Les reproches faits à la justice belge sont les suivants :
- arriéré judiciaire inacceptable ;
- justice trop chère ;
- dysfonctionnements ;
- impuissance à lutter contre la criminalité (notamment juvénile) ;
- politisation ;
- faible attention aux droits des victimes.
Je ne pense pas que ce soit très différent de ce que l'on reproche à la justice française.

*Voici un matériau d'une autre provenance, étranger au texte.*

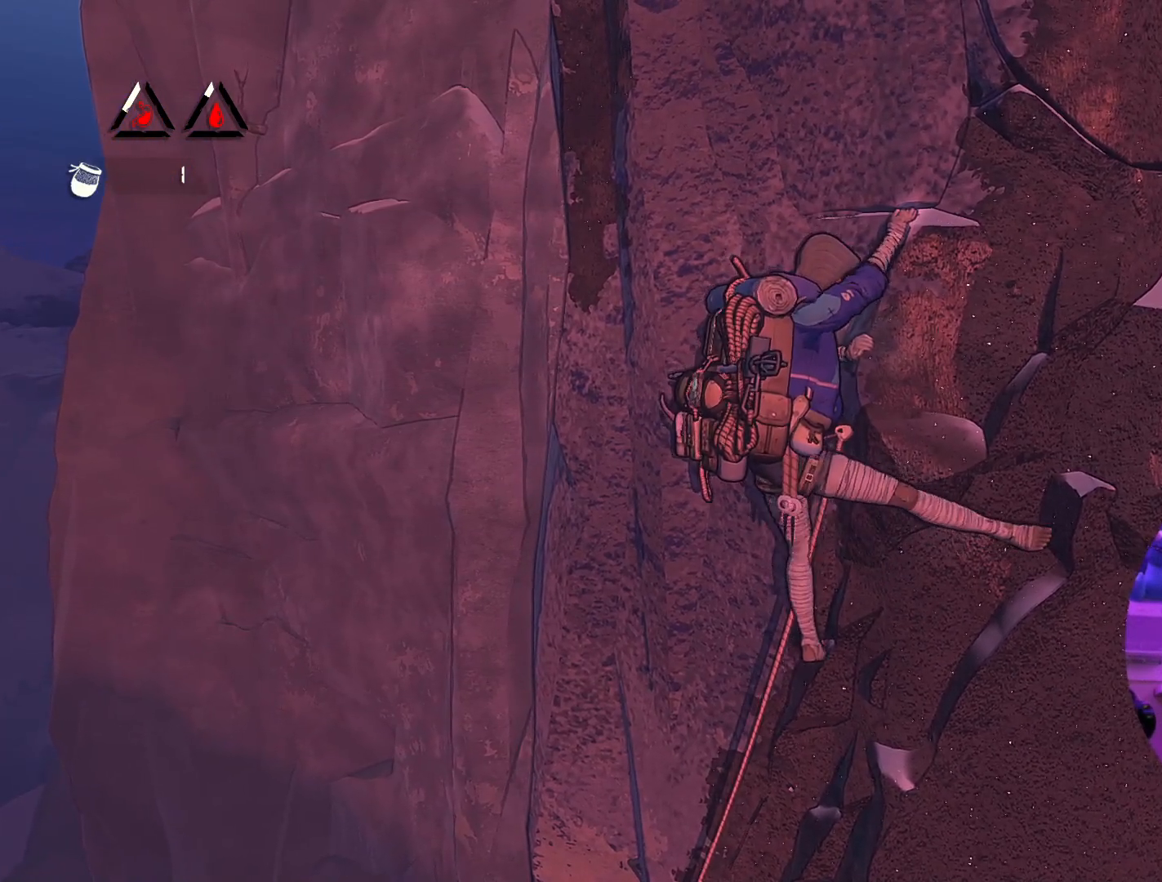
{"buttons": [], "left_stick": "up", "right_stick": "center", "events": []}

Quelques exemples illustreront les légères défaillances de la justice belge :
- un agent d'assurances du Brabant wallon tue accidentellement d'un coup de fusil un jeune homme qu'il a trouvé sur sa propriété, le procureur du Roi signe sa libération de prison le jour même de l'enterrement du jeune homme
- le ministre des Finances essaie de faire nommer sa soeur comme présidente de la cour d'Appel de sa ville, le Conseil d'Etat casse la nomination
- la mère d'une des victimes de Marc Dutroux est poursuivie en justice pour s'être plainte du comportement d'un des enquêteurs de l'affaire
- un militaire soupçonné de l'assassinat de ses enfants bénéficie d'un pourvoi en appel après une première condamnation devant la cour militaire où il a été jugé par des magistrats et non un jury populaire comme n'importe quel citoyen
- le ministre de la Justice bloque les nominations de magistrats à Bruxelles, ville où l'arriéré judiciaire est l'un des plus lourds, pour cause de résultat insuffisant aux examens linguistiques néerlandais
- les mêmes critères linguistiques déterminent le choix et la localisation de la société d'informatique chargée de l'élaboration des programmes de gestion des départements de la justice commandés dans le cadre de la réforme du système
- pour satisfaire les désirs sécuritaires de son électorat, le ministre de la Justice encourage l'alourdissement des peines, les prisons dépassent le degré de saturation, les agents pénitentiaires se remettent en grève quelques semaines avant les élections, le ministre hurle à la grève politique et ordonnent la libération de tous les condamnés à moins de 3 (ou 6) mois de prison, sans prendre pour autant de mesure pour diminuer la durée et le nombre de détentions préventives
Est-ce mieux ou pire qu'en France ? Je n'en sais rien. Mais ce n'est pas vraiment très brillant.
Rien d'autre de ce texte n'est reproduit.